11.7k Views Asked by At

I know there always exists a least-square solution $\hat{x}$, regardless of the properties of the matrix $A$. However, I keep finding online that least-square can have infinitely many solutions, if $A$ is not full column rank.

Shouldn't $\hat{x}$ always be unique, as the minimization of a quadratic function (the error) always yields a global minima/maxima? Therefore, regardless of what the matrix $A$ is (even if it is a badly constructed matrix with dependent columns), least-square should find a single 'best' solution $\hat{x}$?

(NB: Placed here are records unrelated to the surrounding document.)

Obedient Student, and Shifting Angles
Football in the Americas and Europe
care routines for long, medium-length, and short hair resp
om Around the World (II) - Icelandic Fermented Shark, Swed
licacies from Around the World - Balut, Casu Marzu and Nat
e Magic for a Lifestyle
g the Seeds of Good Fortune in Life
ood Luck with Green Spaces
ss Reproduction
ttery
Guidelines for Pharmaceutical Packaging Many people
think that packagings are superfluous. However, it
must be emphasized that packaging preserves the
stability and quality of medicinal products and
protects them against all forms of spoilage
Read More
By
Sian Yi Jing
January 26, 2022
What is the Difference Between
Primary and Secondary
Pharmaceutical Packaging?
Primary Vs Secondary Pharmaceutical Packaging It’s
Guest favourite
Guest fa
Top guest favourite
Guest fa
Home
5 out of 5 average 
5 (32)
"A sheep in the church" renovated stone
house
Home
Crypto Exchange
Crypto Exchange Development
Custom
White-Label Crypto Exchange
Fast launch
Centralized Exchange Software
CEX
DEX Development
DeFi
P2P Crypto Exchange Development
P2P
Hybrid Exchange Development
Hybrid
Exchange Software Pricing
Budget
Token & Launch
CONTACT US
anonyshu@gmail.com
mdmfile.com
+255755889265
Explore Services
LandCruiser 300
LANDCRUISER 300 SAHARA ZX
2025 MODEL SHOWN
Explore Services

Is there an easy (or intuitive) proof showing why would the least-square method produce infinitely many solutions if there are dependent columns?

4

There are 4 best solutions below

0
On BEST ANSWER

Your least squares solution is minimizing $\hat x^T A \hat x$ If $A$ does not have full rank, there is some vector $y$ such that $Ay=0$. Then $(\hat x+y)^TA(\hat x+y)=\hat x^T A \hat x$ so you can add any multiple of $y$ to your solution and get the same product.

0
On

Suppose that $\exists y \in Ker(A) / y \neq 0$. Now, let $\hat{x}$ be a least squares solution. That is: $\hat{x}$ is such that $||A\hat{x} - b||_2 = min_{x \in V} ||Ax - b||_2$. Notice that $A(\hat{x} + y) = A\hat{x} + Ay = A \hat{x}$, hence $||A\hat{x} - b||_2 = ||A(\hat{x} + y) - b||_2$.

This means that you have just created another solution that also has the minimum possible norm, provided that $Ker(A) \neq \{0\}$, which only happens if A is not full rank.

0
On

for what it is worth, the least squares solution to $$ H \hat{x} = z $$ is considered by multiplying on the left by $H^t,$ giving $$ H^t H \hat{x} = H^t z. $$ The matrix $H^t H$ is square and symmetric, indeed positive semidefinite. It is called the Gramian of the system in applications.

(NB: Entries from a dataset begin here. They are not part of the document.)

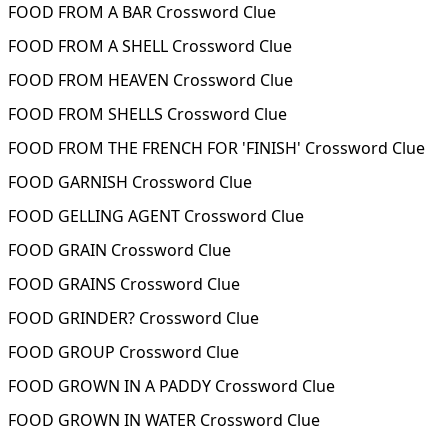
FOOD FROM A BAR Crossword Clue
FOOD FROM A SHELL Crossword Clue
FOOD FROM HEAVEN Crossword Clue
FOOD FROM SHELLS Crossword Clue
FOOD FROM THE FRENCH FOR 'FINISH' Crossword Clue
FOOD GARNISH Crossword Clue
FOOD GELLING AGENT Crossword Clue
FOOD GRAIN Crossword Clue
FOOD GRAINS Crossword Clue
FOOD GRINDER? Crossword Clue
FOOD GROUP Crossword Clue
FOOD GROWN IN A PADDY Crossword Clue
FOOD GROWN IN WATER Crossword Clue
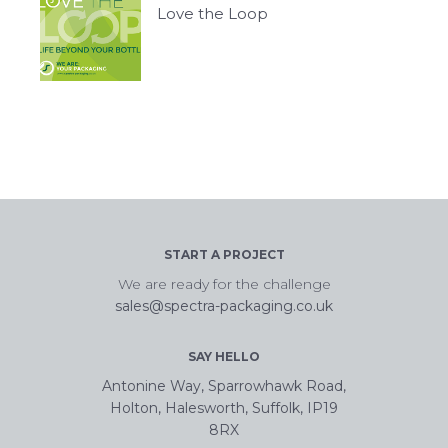
Love the Loop
START A PROJECT
We are ready for the challenge
sales@spectra-packaging.co.uk
SAY HELLO
Antonine Way, Sparrowhawk Road,
Holton, Halesworth, Suffolk, IP19
8RX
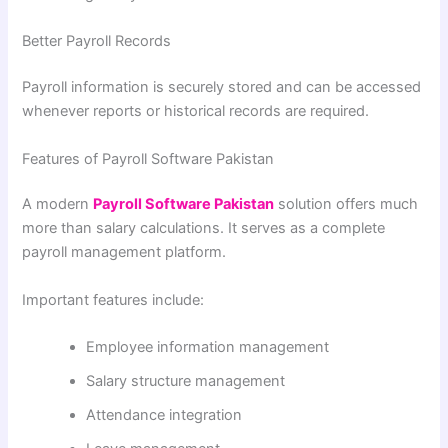
Better Payroll Records
Payroll information is securely stored and can be accessed
whenever reports or historical records are required.
Features of Payroll Software Pakistan
A modern
Payroll Software Pakistan
solution offers much
more than salary calculations. It serves as a complete
payroll management platform.
Important features include:
Employee information management
Salary structure management
Attendance integration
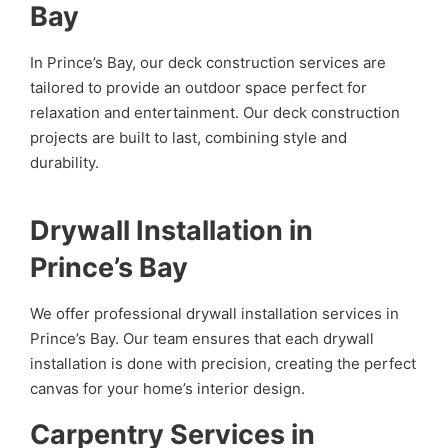
Bay
In Prince’s Bay, our deck construction services are
tailored to provide an outdoor space perfect for
relaxation and entertainment. Our deck construction
projects are built to last, combining style and
durability.
Drywall Installation in
Prince’s Bay
We offer professional drywall installation services in
Prince’s Bay. Our team ensures that each drywall
installation is done with precision, creating the perfect
canvas for your home’s interior design.
Carpentry Services in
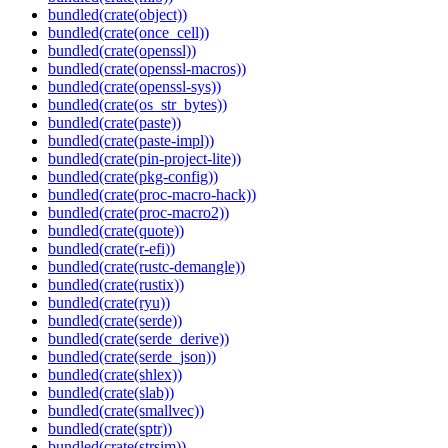
bundled(crate(object))
bundled(crate(once_cell))
bundled(crate(openssl))
bundled(crate(openssl-macros))
bundled(crate(openssl-sys))
bundled(crate(os_str_bytes))
bundled(crate(paste))
bundled(crate(paste-impl))
bundled(crate(pin-project-lite))
bundled(crate(pkg-config))
bundled(crate(proc-macro-hack))
bundled(crate(proc-macro2))
bundled(crate(quote))
bundled(crate(r-efi))
bundled(crate(rustc-demangle))
bundled(crate(rustix))
bundled(crate(ryu))
bundled(crate(serde))
bundled(crate(serde_derive))
bundled(crate(serde_json))
bundled(crate(shlex))
bundled(crate(slab))
bundled(crate(smallvec))
bundled(crate(sptr))
bundled(crate(strsim))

If the Gramian is nonsingular, therefore invertible, there is a single answer to the original problem given by $$ \hat{x} = \left( H^t H \right)^{-1} H^t z $$

The unknown variables are said to be observable if all this happens, which is the case if and only if the columns of $H$ are linearly independent.

From Kalman Filtering: Theory and Practice by Grewal and Andrews

0
On

Nice property is to add constraint of the least norm of all solutions.
Then, if $ A $ is full rank there is one solution (Hence unique) while in the case $ A $ isn't full rank still there is one unique solution.

The great thing is that the Pseudo Inverse of $ A $ always yields both the Least Squares and Least Norm solution.